Please return each of the lines below verbatim, changing nothing.

*** Exercise data ***

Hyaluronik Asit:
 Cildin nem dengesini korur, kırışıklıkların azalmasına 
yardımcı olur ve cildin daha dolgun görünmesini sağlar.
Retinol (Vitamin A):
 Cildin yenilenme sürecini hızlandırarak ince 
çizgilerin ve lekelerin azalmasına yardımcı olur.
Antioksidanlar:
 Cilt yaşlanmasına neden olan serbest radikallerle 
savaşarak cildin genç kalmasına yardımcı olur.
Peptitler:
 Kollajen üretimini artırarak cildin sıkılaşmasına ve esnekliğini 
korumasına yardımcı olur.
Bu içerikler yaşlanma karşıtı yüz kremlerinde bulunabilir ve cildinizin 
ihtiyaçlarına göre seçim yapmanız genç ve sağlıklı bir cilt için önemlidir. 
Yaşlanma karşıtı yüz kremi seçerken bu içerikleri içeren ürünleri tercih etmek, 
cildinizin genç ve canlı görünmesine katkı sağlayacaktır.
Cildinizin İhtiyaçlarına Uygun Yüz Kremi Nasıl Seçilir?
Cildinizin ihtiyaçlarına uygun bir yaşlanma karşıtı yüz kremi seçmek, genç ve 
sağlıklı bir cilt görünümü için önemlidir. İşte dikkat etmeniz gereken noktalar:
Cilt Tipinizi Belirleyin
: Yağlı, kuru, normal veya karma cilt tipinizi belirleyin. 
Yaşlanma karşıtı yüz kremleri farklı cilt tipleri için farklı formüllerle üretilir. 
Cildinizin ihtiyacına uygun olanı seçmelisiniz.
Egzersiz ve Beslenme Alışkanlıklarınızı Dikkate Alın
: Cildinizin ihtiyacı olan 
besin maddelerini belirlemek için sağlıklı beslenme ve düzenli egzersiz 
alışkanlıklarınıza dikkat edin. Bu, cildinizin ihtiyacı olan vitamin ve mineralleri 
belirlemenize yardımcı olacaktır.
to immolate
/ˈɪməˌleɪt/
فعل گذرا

*** End of Exercise data ***

**Result of the task**:
Hyaluronik Asit:
 Cildin nem dengesini korur, kırışıklıkların azalmasına 
yardımcı olur ve cildin daha dolgun görünmesini sağlar.
Retinol (Vitamin A):
 Cildin yenilenme sürecini hızlandırarak ince 
çizgilerin ve lekelerin azalmasına yardımcı olur.
Antioksidanlar:
 Cilt yaşlanmasına neden olan serbest radikallerle 
savaşarak cildin genç kalmasına yardımcı olur.
Peptitler:
 Kollajen üretimini artırarak cildin sıkılaşmasına ve esnekliğini 
korumasına yardımcı olur.
Bu içerikler yaşlanma karşıtı yüz kremlerinde bulunabilir ve cildinizin 
ihtiyaçlarına göre seçim yapmanız genç ve sağlıklı bir cilt için önemlidir. 
Yaşlanma karşıtı yüz kremi seçerken bu içerikleri içeren ürünleri tercih etmek, 
cildinizin genç ve canlı görünmesine katkı sağlayacaktır.
Cildinizin İhtiyaçlarına Uygun Yüz Kremi Nasıl Seçilir?
Cildinizin ihtiyaçlarına uygun bir yaşlanma karşıtı yüz kremi seçmek, genç ve 
sağlıklı bir cilt görünümü için önemlidir. İşte dikkat etmeniz gereken noktalar:
Cilt Tipinizi Belirleyin
: Yağlı, kuru, normal veya karma cilt tipinizi belirleyin. 
Yaşlanma karşıtı yüz kremleri farklı cilt tipleri için farklı formüllerle üretilir. 
Cildinizin ihtiyacına uygun olanı seçmelisiniz.
Egzersiz ve Beslenme Alışkanlıklarınızı Dikkate Alın
: Cildinizin ihtiyacı olan 
besin maddelerini belirlemek için sağlıklı beslenme ve düzenli egzersiz 
alışkanlıklarınıza dikkat edin. Bu, cildinizin ihtiyacı olan vitamin ve mineralleri 
belirlemenize yardımcı olacaktır.
to immolate
/ˈɪməˌleɪt/
فعل گذرا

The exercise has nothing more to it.